1. A analgesic, comprising a hexacyclic xanthone in a vehicle.

2. The analgesic according to claim 1, wherein the hexacyclic xanthone is selected from chrexanthomycin A (cA), chrexanthomycin B (cB), chrexanthomycin C (cC), chrexanthomycin F (cF), or any combination thereof.

3. The analgesic according to claim 1, further comprising Capsazepine.

4. The analgesic according to claim 1, wherein the hexacyclic xanthone is at a concentration of about 0.75 to 20 μM.

5. The analgesic according to claim 1, wherein the vehicle is a solution comprising a solvent.

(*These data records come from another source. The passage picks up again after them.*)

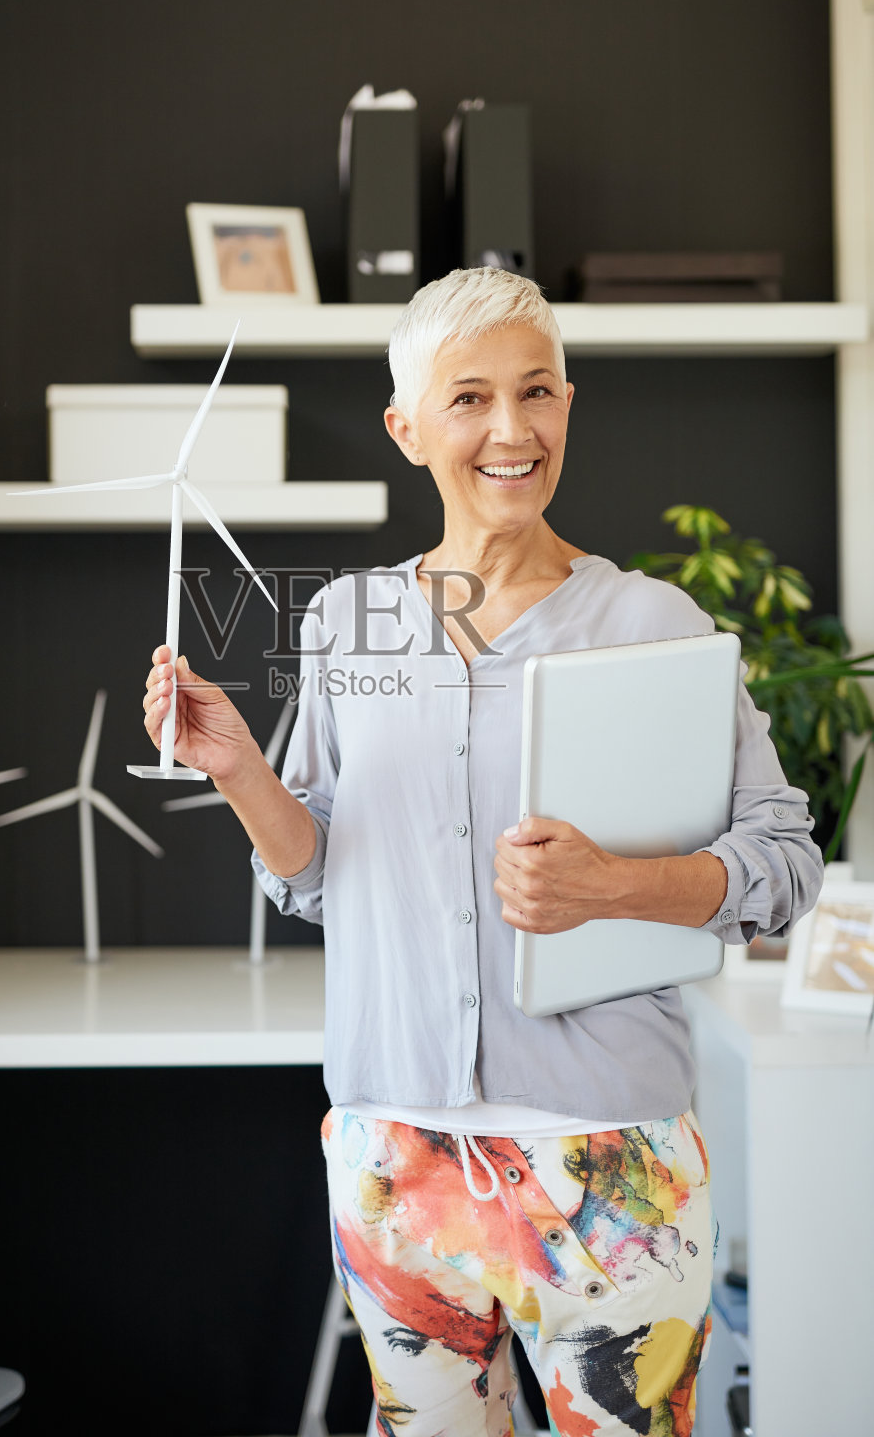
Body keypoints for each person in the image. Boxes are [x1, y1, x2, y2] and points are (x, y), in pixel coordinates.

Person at [142, 267, 822, 1437]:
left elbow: (785, 862)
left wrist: (612, 885)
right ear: (408, 429)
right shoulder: (347, 622)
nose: (511, 431)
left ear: (568, 403)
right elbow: (312, 875)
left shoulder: (656, 622)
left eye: (537, 392)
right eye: (469, 399)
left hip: (615, 1168)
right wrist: (243, 772)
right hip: (398, 1156)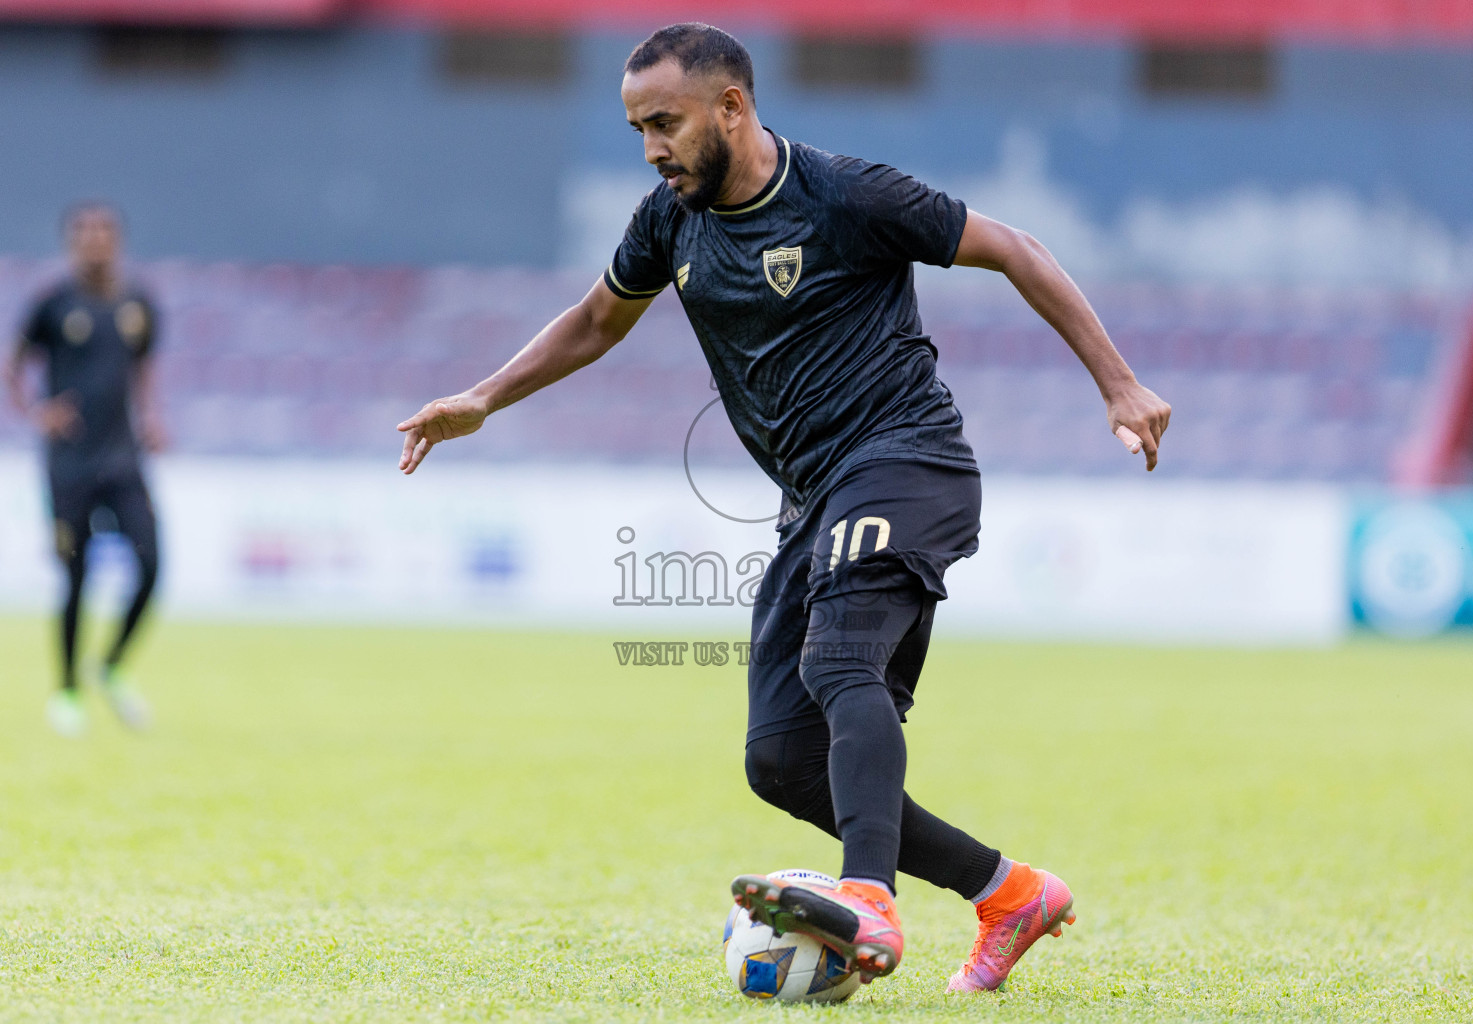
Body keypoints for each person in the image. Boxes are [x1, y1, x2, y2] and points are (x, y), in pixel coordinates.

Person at [397, 23, 1170, 993]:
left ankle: (870, 901)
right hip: (813, 498)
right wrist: (482, 397)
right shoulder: (668, 220)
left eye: (666, 124)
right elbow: (598, 319)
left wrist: (1122, 387)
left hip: (906, 460)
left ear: (732, 108)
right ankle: (1009, 892)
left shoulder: (846, 196)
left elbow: (1014, 249)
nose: (652, 149)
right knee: (783, 759)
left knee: (840, 658)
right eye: (638, 128)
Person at [5, 203, 164, 737]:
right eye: (86, 233)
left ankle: (112, 665)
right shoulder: (54, 302)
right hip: (69, 463)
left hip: (122, 459)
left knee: (152, 564)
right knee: (75, 574)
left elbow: (143, 366)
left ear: (116, 240)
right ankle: (69, 690)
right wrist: (34, 411)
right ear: (73, 242)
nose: (96, 241)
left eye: (104, 232)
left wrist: (152, 419)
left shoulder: (138, 302)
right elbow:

6. The analgesic according to claim 5, wherein the solvent comprises dimethylsulfoxide (DMSO).

7. A method of treating pain, comprising applying the analgesic according to claim 1 to a site of pain in a patient.

8. The method according to claim 7, wherein the hexacyclic xanthone is selected from chrexanthomycin A (cA), chrexanthomycin B (cB), chrexanthomycin C (cC), chrexanthomycin F (cF), or any combination thereof.

9. The method according to claim 7, wherein the vehicle is a solution comprising a solvent.

10. The method according to claim 9, wherein the solvent comprises DMSO.

11. The method according to claim 7, wherein applying comprises injection.

12. The method according to claim 7, wherein applying comprises topical administration.